A Mixed Race Feminist Blog Interview with Shannon Luders-Manuel

About Shannon

Shannon Luders-Manuel is a critical mixed race scholar and writer living in Los Angeles. She received her Masters in English Literature from the University of Massachusetts, Amherst, where she researched the “tragic mulatta” narrative over a 250-year span. In 2014, she was a featured writer for the Mixed Remixed Festival in Los Angeles, which prompted her to move from her native Bay Area to Los Angeles and rekindle her love of creative writing. Shannon works as a freelancer and has been published in For Harriet, xoJane and Skirt Collective. In May, her co-authored teacher’s guide is due to hit the shelves, which is to accompany the anthology Being Biracial: Where Our Secret Worlds Collide. Shannon is at work on a memoir about taking care of her father at the end of life, which focuses in part on her mixed race identity. Shannon is 39 and is black with a Mexican great-great grandfather on her dad’s side, and white (German, English, Irish Scottish) on her mom’s side.



  • How has you relationship with your parents influenced your racial identity?

If I grew up with my black dad, I might identify more monoracially than I do, but I can’t say that with any certainty. Growing up with the white side of my family, I never saw, or wanted to see, myself as white, but it did make me feel just as connected to my white culture as my black culture.

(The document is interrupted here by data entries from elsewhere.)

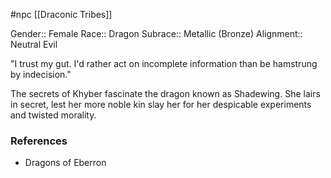  #npc [[Draconic Tribes]]

Gender:: Female
Race:: Dragon
Subrace:: Metallic (Bronze)
Alignment:: Neutral Evil

"I trust my gut. I'd rather act on incomplete information than be hamstrung by indecision."

The secrets of Khyber fascinate the dragon known as Shadewing. She lairs in secret, lest her more noble kin slay her for her despicable experiments and twisted morality.

### References

* Dragons of Eberron
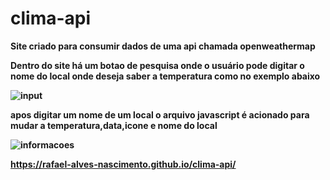 # clima-api
<b>Site criado para consumir dados de uma api chamada openweathermap<b> 

Dentro do site há um botao de pesquisa onde o usuário pode digitar o nome do local onde deseja saber a temperatura como no exemplo abaixo

![input](https://user-images.githubusercontent.com/91340095/157297533-b941ab5e-8213-4963-88a2-5eacf24e871b.PNG)


apos digitar um nome de um local o arquivo javascript é acionado para mudar a temperatura,data,icone e nome do local 


![informacoes](https://user-images.githubusercontent.com/91340095/157301924-4f860c42-a47c-42c7-86bf-7d4cf50a530a.PNG)

https://rafael-alves-nascimento.github.io/clima-api/
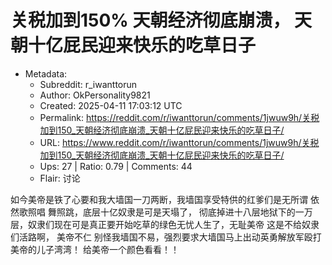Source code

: # 关税加到150%   天朝经济彻底崩溃，  天朝十亿屁民迎来快乐的吃草日子

- Metadata:
  - Subreddit: r_iwanttorun
  - Author: OkPersonality9821
  - Created: 2025-04-11 17:03:12 UTC
  - Permalink: https://reddit.com/r/iwanttorun/comments/1jwuw9h/关税加到150_天朝经济彻底崩溃_天朝十亿屁民迎来快乐的吃草日子/
  - URL: https://www.reddit.com/r/iwanttorun/comments/1jwuw9h/关税加到150_天朝经济彻底崩溃_天朝十亿屁民迎来快乐的吃草日子/
  - Ups: 27 | Ratio: 0.79 | Comments: 44
  - Flair: 讨论


如今美帝是铁了心要和我大墙国一刀两断，我墙国享受特供的红爹们是无所谓
依然歌照唱 舞照跳，底层十亿奴隶是可是天塌了，
彻底掉进十八层地狱下的一万层，奴隶们现在可是真正要开始吃草的绿色无忧人生了，无耻美帝
这是不给奴隶们活路啊， 美帝不仁
别怪我墙国不易，强烈要求大墙国马上出动英勇解放军殴打美帝的儿子湾湾！
给美帝一个颜色看看！！

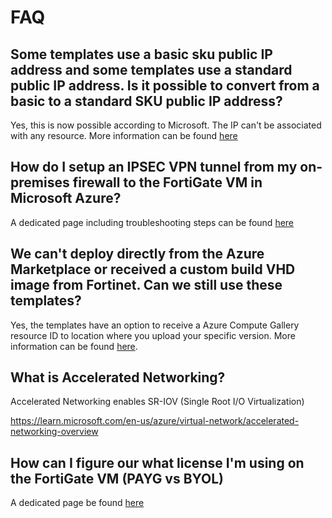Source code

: # FAQ

## Some templates use a basic sku public IP address and some templates use a standard public IP address. Is it possible to convert from a basic to a standard SKU public IP address?

Yes, this is now possible according to Microsoft. The IP can't be associated with any resource. More information can be found [here](https://docs.microsoft.com/en-us/azure/virtual-network/virtual-network-public-ip-address-upgrade)

## How do I setup an IPSEC VPN tunnel from my on-premises firewall to the FortiGate VM in Microsoft Azure?

A dedicated page including troubleshooting steps can be found [here](faq-ipsec-connectivity.md)

## We can't deploy directly from the Azure Marketplace or received a custom build VHD image from Fortinet. Can we still use these templates?

Yes, the templates have an option to receive a Azure Compute Gallery resource ID to location where you upload your specific version. More information can be found [here](faq-upload-vhd.md).

## What is Accelerated Networking?

Accelerated Networking enables SR-IOV (Single Root I/O Virtualization) 

https://learn.microsoft.com/en-us/azure/virtual-network/accelerated-networking-overview

## How can I figure our what license I'm using on the FortiGate VM (PAYG vs BYOL)

A dedicated page be found [here](faq-pay-as-you-go.md)
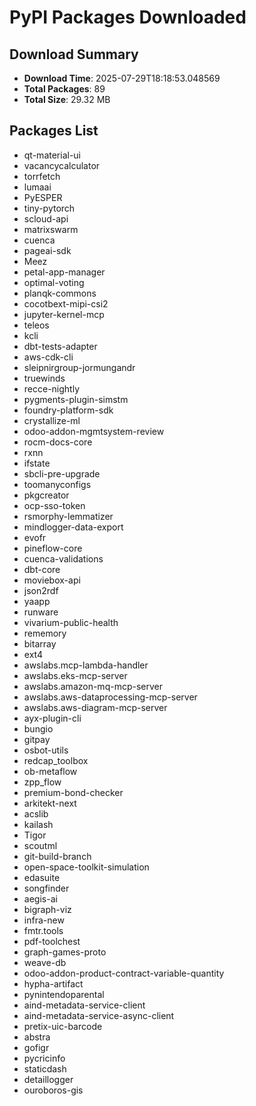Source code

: # PyPI Packages Downloaded

## Download Summary
- **Download Time**: 2025-07-29T18:18:53.048569
- **Total Packages**: 89
- **Total Size**: 29.32 MB

## Packages List
- qt-material-ui
- vacancycalculator
- torrfetch
- lumaai
- PyESPER
- tiny-pytorch
- scloud-api
- matrixswarm
- cuenca
- pageai-sdk
- Meez
- petal-app-manager
- optimal-voting
- planqk-commons
- cocotbext-mipi-csi2
- jupyter-kernel-mcp
- teleos
- kcli
- dbt-tests-adapter
- aws-cdk-cli
- sleipnirgroup-jormungandr
- truewinds
- recce-nightly
- pygments-plugin-simstm
- foundry-platform-sdk
- crystallize-ml
- odoo-addon-mgmtsystem-review
- rocm-docs-core
- rxnn
- ifstate
- sbcli-pre-upgrade
- toomanyconfigs
- pkgcreator
- ocp-sso-token
- rsmorphy-lemmatizer
- mindlogger-data-export
- evofr
- pineflow-core
- cuenca-validations
- dbt-core
- moviebox-api
- json2rdf
- yaapp
- runware
- vivarium-public-health
- rememory
- bitarray
- ext4
- awslabs.mcp-lambda-handler
- awslabs.eks-mcp-server
- awslabs.amazon-mq-mcp-server
- awslabs.aws-dataprocessing-mcp-server
- awslabs.aws-diagram-mcp-server
- ayx-plugin-cli
- bungio
- gitpay
- osbot-utils
- redcap_toolbox
- ob-metaflow
- zpp_flow
- premium-bond-checker
- arkitekt-next
- acslib
- kailash
- Tigor
- scoutml
- git-build-branch
- open-space-toolkit-simulation
- edasuite
- songfinder
- aegis-ai
- bigraph-viz
- infra-new
- fmtr.tools
- pdf-toolchest
- graph-games-proto
- weave-db
- odoo-addon-product-contract-variable-quantity
- hypha-artifact
- pynintendoparental
- aind-metadata-service-client
- aind-metadata-service-async-client
- pretix-uic-barcode
- abstra
- gofigr
- pycricinfo
- staticdash
- detaillogger
- ouroboros-gis
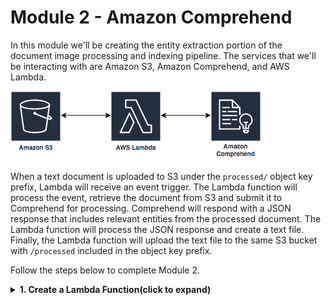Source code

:# Module 2 - Amazon Comprehend
In this module we'll be creating the entity extraction portion of the document image processing and indexing pipeline.  The services that we'll be interacting with are Amazon S3, Amazon Comprehend, and AWS Lambda.  

![Comprehend Architecture](comprehend-arch.png)

When a text document is uploaded to S3 under the `processed/` object key prefix, Lambda will receive an event trigger.  The Lambda function will process the event, retrieve the document from S3 and submit it to Comprehend for processing. Comprehend will respond with a JSON response that includes relevant entities from the processed document. The Lambda function will process the JSON response and create a text file. Finally, the Lambda function will upload the text file to the same S3 bucket with `/processed` included in the object key prefix.

Follow the steps below to complete Module 2.


<details>
<summary><strong>1. Create a Lambda Function(click to expand)</strong></summary><p>
1. Sign in to the [AWS Management Console](https://console.aws.amazon.com).

2. Navigate to Lambda by searching `Lambda` in the center search bar and clicking on `Lambda` in the results.

3. Click **Create Function**

4. Choose **Author From Scratch** and provide a function name that you can use to uniquely identify your function. Select **Python 3.6** as the runtime

5. Expand the section called **Choose or create an execution role**, select **Use existing role** and select **Comprehend-S3** as the role and click **Create Function**

6. In the Lambda function, select **S3** from the Add Trigger list on the top left of the page.

7. Scroll down to configure the trigger in the **Configure triggers** section by selecting your bucket name from the drop down. Then, select **All object create events** for Event type. Next, select `processed/` as the prefix, and leave the Suffix section blank.

8. Ensure that there is a checkmark in the box next to enable trigger, and click **Add**

9. Scroll up and click on your Lambda function's name in the designer, and then scroll down to your function's code.

10. Copy your code from the [comprehend-trigger.py](comprehend-trigger.py) function included here in the repo. Be sure to edit line 9 to include your S3 bucket name.

11. Click **Save**, at the top of the page.  
</p></details>
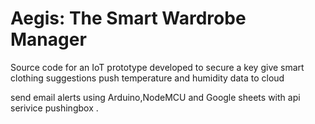 # Aegis: The Smart Wardrobe Manager
Source code for an IoT prototype developed to secure a key
 give smart clothing suggestions
 push temperature and humidity data to cloud
                               

  send email alerts 
using Arduino,NodeMCU and Google sheets with api serivice pushingbox
.                           
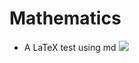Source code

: # Mathematics

- A LaTeX test using md <img src="https://render.githubusercontent.com/render/math?math=e^{i \pi} = -1">
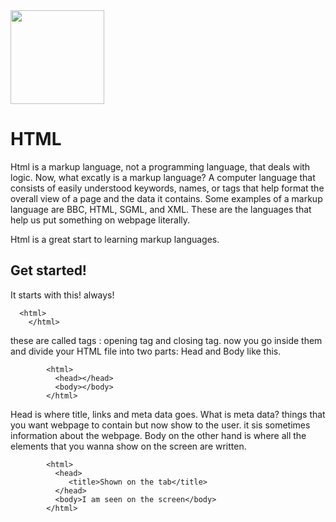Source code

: <img src="https://cdn.jsdelivr.net/gh/devicons/devicon/icons/html5/html5-original.svg"  height="150px" width="150px"/>
<!-- <img src="http://pixelartmaker-data-78746291193.nyc3.digitaloceanspaces.com/image/506be14633f06ad.png" height ="80px"> -->

# HTML
Html is a markup language, not a programming language, that deals with logic. Now, what excatly is a markup language?
A computer language that consists of easily understood keywords, names, or tags that help format the overall view of a page and the data it contains. Some examples of a markup language are BBC, HTML, SGML, and XML.
These are the languages that help us put something on webpage literally.


Html is a great start to learning markup languages.




## Get started!
It starts with this! always!

      <html>
        </html>

these are called tags : opening tag and closing tag. now you go inside them and divide your HTML file into two parts: Head and Body like this.

            <html>
              <head></head>
              <body></body>
            </html>
Head is where title, links and meta data goes. What is meta data? things that you want webpage to contain but now show to the user. it sis sometimes information about the webpage. Body on the other hand is where all the elements that you wanna show on the screen are written.
  

            <html>
              <head>
                 <title>Shown on the tab</title>
              </head>
              <body>I am seen on the screen</body>
            </html>
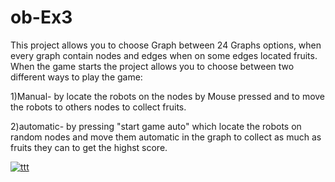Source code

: # ob-Ex3

This project allows you to choose Graph between 24 Graphs options,
when every graph contain nodes and edges when on some edges located fruits.
When the game starts the project allows you to choose between two different ways to play the game:

1)Manual- by locate the robots on the nodes by Mouse pressed and to move the robots to others nodes to collect fruits.

2)automatic- by pressing "start game auto" which locate the robots on random nodes and move them automatic in the graph to collect 
as much as fruits they can to get the highst score. 


<a href="https://ibb.co/dpYpWnC"><img src="https://i.ibb.co/SmCmsqY/ttt.jpg" alt="ttt" border="0"></a>

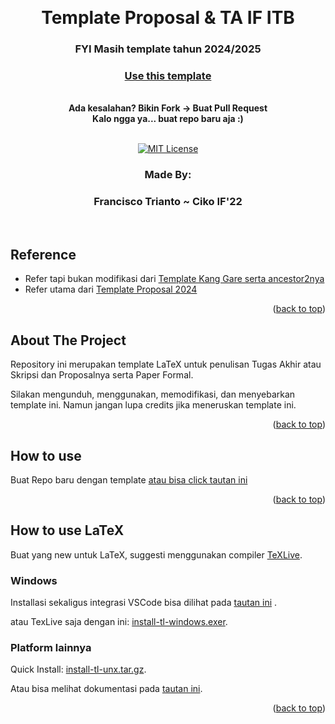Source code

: <!-- Back to Top Link-->
<a name="readme-top"></a>


<br />
<div align="center">
  <h1 align="center">Template Proposal & TA IF ITB</h1>

  <h3>FYI Masih template tahun 2024/2025</h3>

  <p align="center">
    <a href="https://github.com/new?template_name=Template-Proposal-dan-TA-IF-ITB&template_owner=NoHaitch"><h3>Use this template</h3></a>
    <br/>
    <strong>Ada kesalahan? Bikin Fork -> Buat Pull Request</strong>
    <br/>
    <strong>Kalo ngga ya... buat repo baru aja :)</strong>
<br>
<br>

[![MIT License][license-shield]][license-url]

  </p>
</div>

<div align="center" id="contributor">
  <strong>
    <h3>Made By:</h3>
    <h3>Francisco Trianto ~ Ciko IF'22</h3>
  </strong>
  <br>
</div>

## Reference
- Refer tapi bukan modifikasi dari [Template Kang Gare serta ancestor2nya](https://github.com/IloveNooodles/ta-paper-latex-itb)
- Refer utama dari [Template Proposal 2024](https://github.com/NoHaitch/Template-Proposal-dan-TA-IF-ITB/blob/main/reference/Template-Proposal-2024.pdf)


<p align="right">(<a href="#readme-top">back to top</a>)</p>

## About The Project

Repository ini merupakan template LaTeX untuk penulisan Tugas Akhir atau Skripsi dan Proposalnya serta Paper Formal.

Silakan mengunduh, menggunakan, memodifikasi, dan menyebarkan template ini. Namun jangan lupa credits jika meneruskan template ini.

<p align="right">(<a href="#readme-top">back to top</a>)</p>


## How to use

Buat Repo baru dengan template [atau bisa click tautan ini](https://github.com/new?template_name=Template-Proposal-dan-TA-IF-ITB&template_owner=NoHaitch)

<p align="right">(<a href="#readme-top">back to top</a>)</p>


## How to use LaTeX

Buat yang new untuk LaTeX, suggesti menggunakan compiler [TeXLive](https://tug.org/texlive/). 

### Windows
Installasi sekaligus integrasi VSCode bisa dilihat pada [tautan ini](https://guillaumeblanchet.medium.com/using-latex-in-visual-studio-code-on-windows-121032043dad) .

atau TexLive saja dengan ini: [install-tl-windows.exer](https://mirror.ctan.org/systems/texlive/tlnet/install-tl-windows.exe).

### Platform lainnya

Quick Install: [install-tl-unx.tar.gz](https://mirror.ctan.org/systems/texlive/tlnet/install-tl-unx.tar.gz).

Atau bisa melihat dokumentasi pada [tautan ini](https://www.tug.org/texlive/acquire-netinstall.html).

<p align="right">(<a href="#readme-top">back to top</a>)</p>


<!-- MARKDOWN LINKS & IMAGES -->
[license-shield]: https://img.shields.io/badge/License-GNU3-yellow
[license-url]: https://github.com/NoHaitch/Template-Proposal-dan-TA-IF-ITB/blob/main/LICENSE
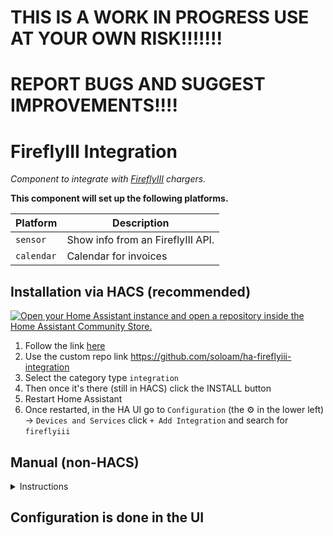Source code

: # THIS IS A WORK IN PROGRESS USE AT YOUR OWN RISK!!!!!!!

# REPORT BUGS AND SUGGEST IMPROVEMENTS!!!!

#

#

#

#

# FireflyIII Integration

_Component to integrate with [FireflyIII][fireflyiii] chargers._

[fireflyiii]: https://www.firefly-iii.org/

**This component will set up the following platforms.**

| Platform   | Description                       |
| ---------- | --------------------------------- |
| `sensor`   | Show info from an FireflyIII API. |
| `calendar` | Calendar for invoices             |

## Installation via HACS (recommended)

[![Open your Home Assistant instance and open a repository inside the Home Assistant Community Store.](https://my.home-assistant.io/badges/hacs_repository.svg)](https://my.home-assistant.io/redirect/hacs_repository/?owner=firstof9&repository=fireflyiii)

1. Follow the link [here](https://hacs.xyz/docs/faq/custom_repositories/)
2. Use the custom repo link https://github.com/soloam/ha-fireflyiii-integration
3. Select the category type `integration`
4. Then once it's there (still in HACS) click the INSTALL button
5. Restart Home Assistant
6. Once restarted, in the HA UI go to `Configuration` (the ⚙️ in the lower left) -> `Devices and Services` click `+ Add Integration` and search for `fireflyiii`

## Manual (non-HACS)

<details>
<summary>Instructions</summary>
  
<br>
You probably do not want to do this! Use the HACS method above unless you know what you are doing and have a good reason as to why you are installing manually
<br>
  
1. Using the tool of choice open the directory (folder) for your HA configuration (where you find `configuration.yaml`).
2. If you do not have a `custom_components` directory (folder) there, you need to create it.
3. In the `custom_components` directory (folder) create a new folder called `fireflyiii_integration`.
4. Download _all_ the files from the `custom_components/fireflyiii_integration/` directory (folder) in this repository.
5. Place the files you downloaded in the new directory (folder) you created.
6. Restart Home Assistant
7. Once restarted, in the HA UI go to `Configuration` (the ⚙️ in the lower left) -> `Devices and Services` click `+ Add Integration` and search for `fireflyiii`
</details>

## Configuration is done in the UI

As I’ve gotten older and looked back on my dad’s life from an adult perspective, I’m able to see more clearly the struggles he went through and for the black side of me (which I never wanted to erase) to feel less foreign.

  • Who were your idols growing up and why?

Growing up, my idols were smart girls who grew up in non-traditional families. My biggest idol was Punky Brewster. Others were Anne of Green Gables, Mary Lennox from The Secret Garden and Veda Sultenfuss from My Girl. All of my idols were white, but it wasn’t anything planned. Those were just the books I read and what I saw on TV. I felt connected to these girls because they didn’t grow up with both a mother and father. They had to navigate their way through life and assert their identity against the odds.

  • Have you ever wished that you were monoracial?

No, never. I love being mixed race and wouldn’t trade it for anything. It has its complications, but if I were monoracial I would lose one side of my heritage, and I can’t even imagine what that would be like. Being biracial, I feel lucky to have access to two very different cultures, and it helps me see the world in a unique way.

  • How do you feel about the common assertion that we are all mixed race?

Almost no mixed race person would say that, and I find that most people use it as a way to silence differences. I feel like such an assertion does more harm than good. Yes, race is socially constructed and most of us are different mixes of various ethnicities over centuries, but the experiences that mixed race people have is quite different from, say, an American who has Dutch, German and English ancestry many generations back. And, of course, our experiences are different not because of any inherent difference, but because of the way society views race, and us within it.

  • What would you like the future to look like for people of mixed race heritage?

This is a good question, and one I haven’t really considered quite in those terms. Mixed race people are often told how they should identify, and I’d like to see that change. We often have to assert our identities very strongly, only because monoracial people of any race disagree amongst themselves how we should identify, so whatever we choose is bound to make someone upset. Rather than projecting identity onto mixed race people, I’d like to see people lower their own “boxing gloves” and not feel threatened by a fluid, complicated identity. Once society can get past trying to label us, we can be free to tackle bigger and more important issues in the world without people always reverting back to how we identify.